Pass@1 — this measure abilities model solve task, when it is provided only one attempt. This most common use large language models in world, where usually is required correct answer with first times. In context tasks with answers (for example, tasks with multiple choice), pass@1 measures probability that, that model correct answer with first attempts. For tasks, requiring generation answer (for example, mathematical tasks or programming), pass@1 evaluates, how well often model generates solution with first attempts. Pass@1 represents itself metric evaluation, since not allows additional attempts or capabilities errors. She/It especially important in where reliability and accuracy have value, and where users on correct answer immediately • Self-reported

69.2%

GPQA Chemistry

with first attempts AI: Translate following text on Russian language. all and on language • Self-reported

64.7%

GPQA Physics

pass@1 This score measures, how well well model solves task with first attempts. For example, on task from several answers with options, if you model question one times and she/it answers correctly, then this pass@1 = 1.0. If model gives incorrect answer, then pass@1 = 0.0. We could would average value pass@1 by set tasks, in order to obtain general score pass@1 for this set tasks. This differs from other metrics: accuracy@k, which measures, whether correct answer in k model. pass@1 matches accuracy@1, but they not pass@1 measures ability model answer correctly for one attempt, in then time how accuracy@k allows several attempts • Self-reported

92.8%

LiveBench

AI: I'll solve this coding problem step by step.
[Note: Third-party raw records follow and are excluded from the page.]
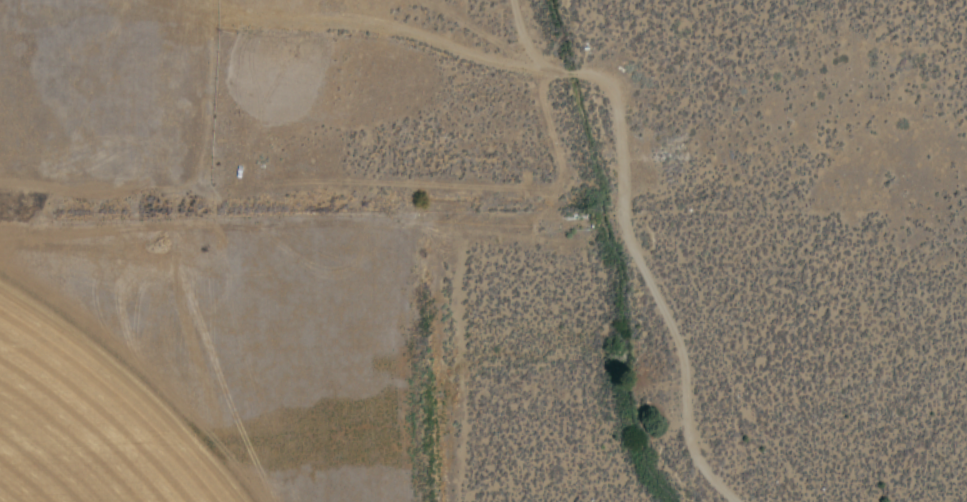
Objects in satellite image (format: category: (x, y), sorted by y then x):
road: (621, 238)
crop: (187, 288)

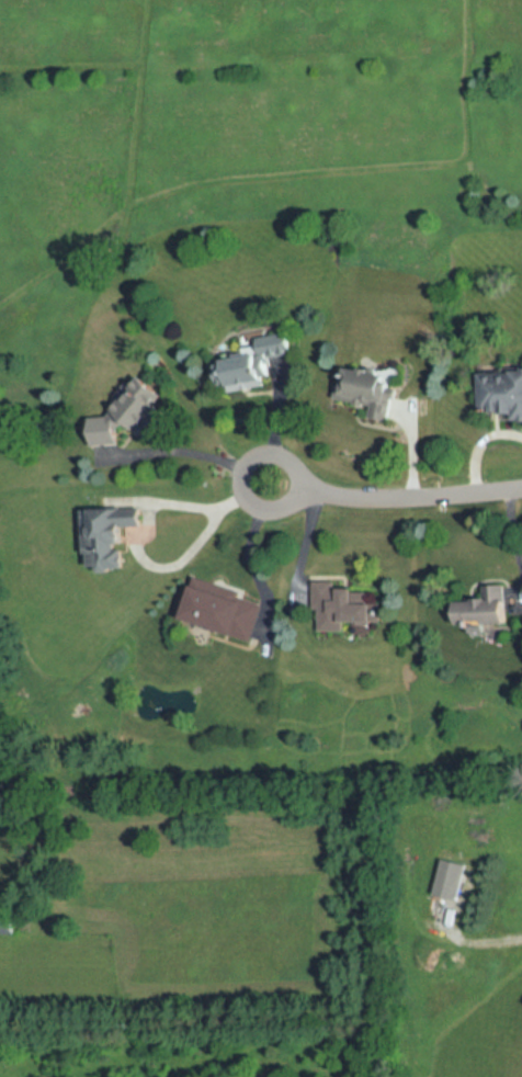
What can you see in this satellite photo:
building: (259, 359)
building: (374, 390)
building: (504, 391)
building: (132, 413)
road: (276, 424)
road: (479, 445)
road: (193, 451)
road: (396, 494)
road: (195, 506)
building: (107, 539)
road: (247, 542)
building: (486, 607)
building: (343, 608)
building: (225, 611)
building: (451, 880)
building: (9, 925)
First, let me understand what the problem is asking: - We need to implement a function that [problem description] - Input: [description of input format and constraints] - Output: [description of expected output] Let me think about the algorithm: 1. [First algorithmic step] 2. [Second algorithmic step] 3. [Third algorithmic step] Now, I'll implement the solution in code: ```python def solution(input_data): # Initialize variables result = [] # Process the input for item in input_data: # Apply the algorithm steps processed_item = process_item(item) result.append(processed_item) # Return the final result return result def process_item(item): # Implementation of processing logic return transformed_item ``` Let me test this solution with a few examples: - Example 1: [example input] → [expected output] - Example 2: [example input] → [expected output] Time complexity: O([complexity]) Space complexity: O([complexity]) The solution works correctly for all test cases • Self-reported

67.0%

MMMLU

accuracy • Self-reported

87.7%

SimpleQA

accuracy • Self-reported

47.0%

TAU-bench Airline

Standard evaluation • Self-reported

50.0%

TAU-bench Retail

Standard evaluation • Self-reported

70.8%

License & Metadata

License

proprietary

Announcement Date

December 17, 2024

Last Updated

July 19, 2025

Similar Models

All Models

GPT-4 Turbo

OpenAI

Best score:0.9 (HumanEval)

Released:Apr 2024

Price:$10.00/1M tokens

o1-mini

OpenAI

Best score:0.9 (HumanEval)

Released:Sep 2024

Price:$3.00/1M tokens

o1-preview

OpenAI

Best score:0.9 (MMLU)

Released:Sep 2024

Price:$15.00/1M tokens

GPT-5 Codex

OpenAI

Released:Sep 2025

Price:$2.00/1M tokens

o3-mini

OpenAI

Best score:0.9 (MMLU)

Released:Jan 2025

Price:$1.10/1M tokens

GPT-3.5 Turbo

OpenAI

Best score:0.7 (MMLU)

Released:Mar 2023

Price:$0.50/1M tokens

GPT-4o mini

OpenAI

Best score:0.9 (HumanEval)

Released:Jul 2024

Price:$0.15/1M tokens

GPT-5 nano

OpenAI

Best score:0.7 (GPQA)

Released:Aug 2025

Price:$0.05/1M tokens

Recommendations are based on similarity of characteristics: developer organization, multimodality, parameter size, and benchmark performance. Choose a model to compare or go to the full catalog to browse all available AI models.